Michael Strogoff erinnerte sich an den alten Zigeuner auf dem Dampfer, dessen Gesicht er nicht deutlich erkennen konnte. Und da war diese Frau, die ihn so sonderbar angesehen hatte. Während er versuchte die Neuigkeiten in einen Zusammenhang zu bringen, krachte aus der Richtung, in der sein Wagen stand, ein Schuss.
"Schneller, meine Herren!", rief er.
Wenige Augenblicke später bogen sie um die Kurve, hinter der der Tarantas stand. Da brummte es plötzlich und ein zweiter Schuss krachte unter dem Felsendach hervor.
"Ein Bär!", schrie Michael Strogoff, der dieses Brummen nur zu gut kannte.
Er riss sein Messer heraus und rannte zu Nadja. Mit einem Sprung stand er zwischen dem Bären und dem Mädchen. Seine Hand stieß hart zu und zog das Messer einmal von unten nach oben. Das gewaltige Tier sackte zu Boden.
Das war eine Probe des Könnens der sibirischen Jäger, die auf diese Art das Tier erlegten, ohne das kostbare Fell zu beschädigen.
"Bist du verletzt?", fragte er das Mädchen.
"Nein, es ist alles in Ordnung. Dieses Tier stand plötzlich da. Die Pferde scheuten und zwei rissen sich sogar los. Der Kutscher ist ihnen nachgerannt. Als ich erkannte, dass er auf unser drittes Pferd losgehen wollte, habe ich mich ihm in den Weg gestellt und geschossen."
"Donnerwetter", platzte der Franzose heraus, "für einen einfachen Kaufmann führen Sie eine beachtlich gute Klinge!"
"In Sibirien muss man von allem ein bisschen können."
Die Reporter stellten sich dem Mädchen vor und Alcide Jolivet meinte:
"Sie passen gut zu Ihrem Bruder. Wenn ich ein Bär wäre, würde ich Ihnen beiden bestimmt aus dem Weg gehen."
In dem Moment kam auch der Kutscher wieder zurück. Es war ihm gelungen, beide Pferde einzufangen.
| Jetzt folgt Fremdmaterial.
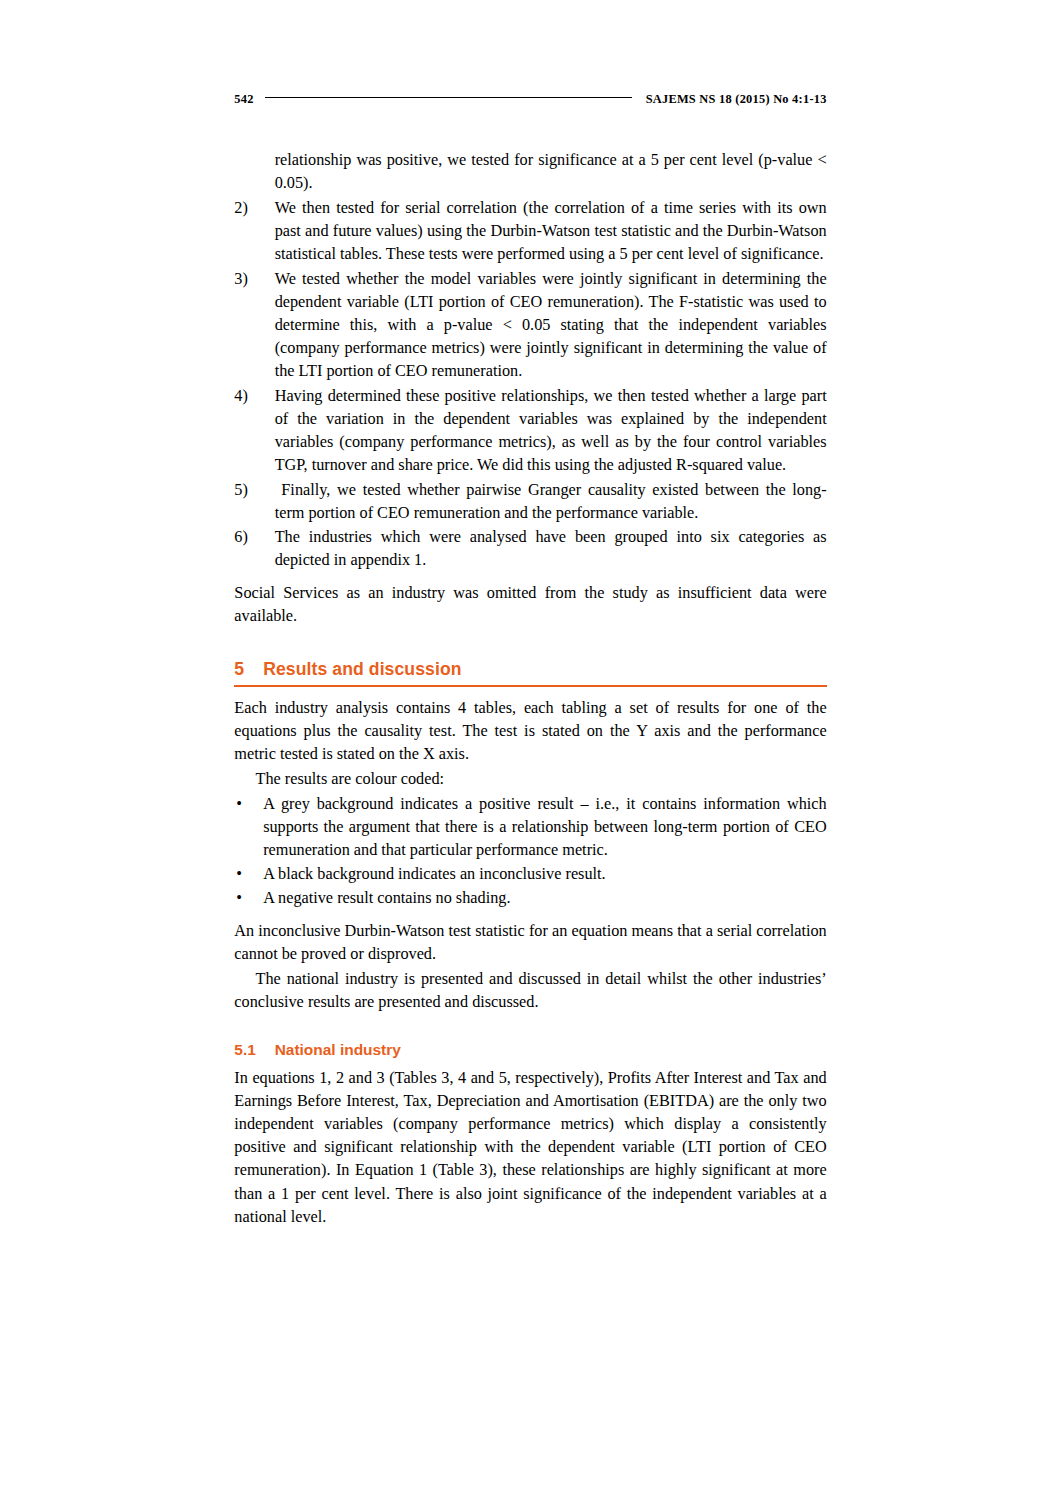542 SAJEMS NS 18 (2015) No 4:1-13
relationship was positive, we tested for significance at a 5 per cent level (p-value < 0.05).
2) We then tested for serial correlation (the correlation of a time series with its own past and future values) using the Durbin-Watson test statistic and the Durbin-Watson statistical tables. These tests were performed using a 5 per cent level of significance.
3) We tested whether the model variables were jointly significant in determining the dependent variable (LTI portion of CEO remuneration). The F-statistic was used to determine this, with a p-value < 0.05 stating that the independent variables (company performance metrics) were jointly significant in determining the value of the LTI portion of CEO remuneration.
4) Having determined these positive relationships, we then tested whether a large part of the variation in the dependent variables was explained by the independent variables (company performance metrics), as well as by the four control variables TGP, turnover and share price. We did this using the adjusted R-squared value.
5) Finally, we tested whether pairwise Granger causality existed between the long-term portion of CEO remuneration and the performance variable.
6) The industries which were analysed have been grouped into six categories as depicted in appendix 1.
Social Services as an industry was omitted from the study as insufficient data were available.
5 Results and discussion
Each industry analysis contains 4 tables, each tabling a set of results for one of the equations plus the causality test. The test is stated on the Y axis and the performance metric tested is stated on the X axis.
The results are colour coded:
A grey background indicates a positive result – i.e., it contains information which supports the argument that there is a relationship between long-term portion of CEO remuneration and that particular performance metric.
A black background indicates an inconclusive result.
A negative result contains no shading.
An inconclusive Durbin-Watson test statistic for an equation means that a serial correlation cannot be proved or disproved.
The national industry is presented and discussed in detail whilst the other industries’ conclusive results are presented and discussed.
5.1 National industry
In equations 1, 2 and 3 (Tables 3, 4 and 5, respectively), Profits After Interest and Tax and Earnings Before Interest, Tax, Depreciation and Amortisation (EBITDA) are the only two independent variables (company performance metrics) which display a consistently positive and significant relationship with the dependent variable (LTI portion of CEO remuneration). In Equation 1 (Table 3), these relationships are highly significant at more than a 1 per cent level. There is also joint significance of the independent variables at a national level.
Michael Strogoff erklärte ihm die Situation und so machte sich die Gruppe eilig auf den Weg, um eines der Pferde vor die im Schlamm steckende halbe Telega zu spannen.
Mit dem ersten Schimmer der Morgendämmerung erreichte man die Telega. Mit einer Pferdestärke war es kein Problem, sie zu befreien. So setzten sich die beiden Reporter auf ihre kuriose halbe Kutsche und beide Wagen fuhren hintereinander los.
Sechs Stunden später kamen sie ohne weitere Schwierigkeiten in Jekaterinburg an.
Alcide Jolivet holte sein Notizbuch hervor und notierte: Eine Telega ist ein in Russland sehr beliebter Reisewagen; sie fährt auf vier Rädern ab und kommt auf zwei Rädern an.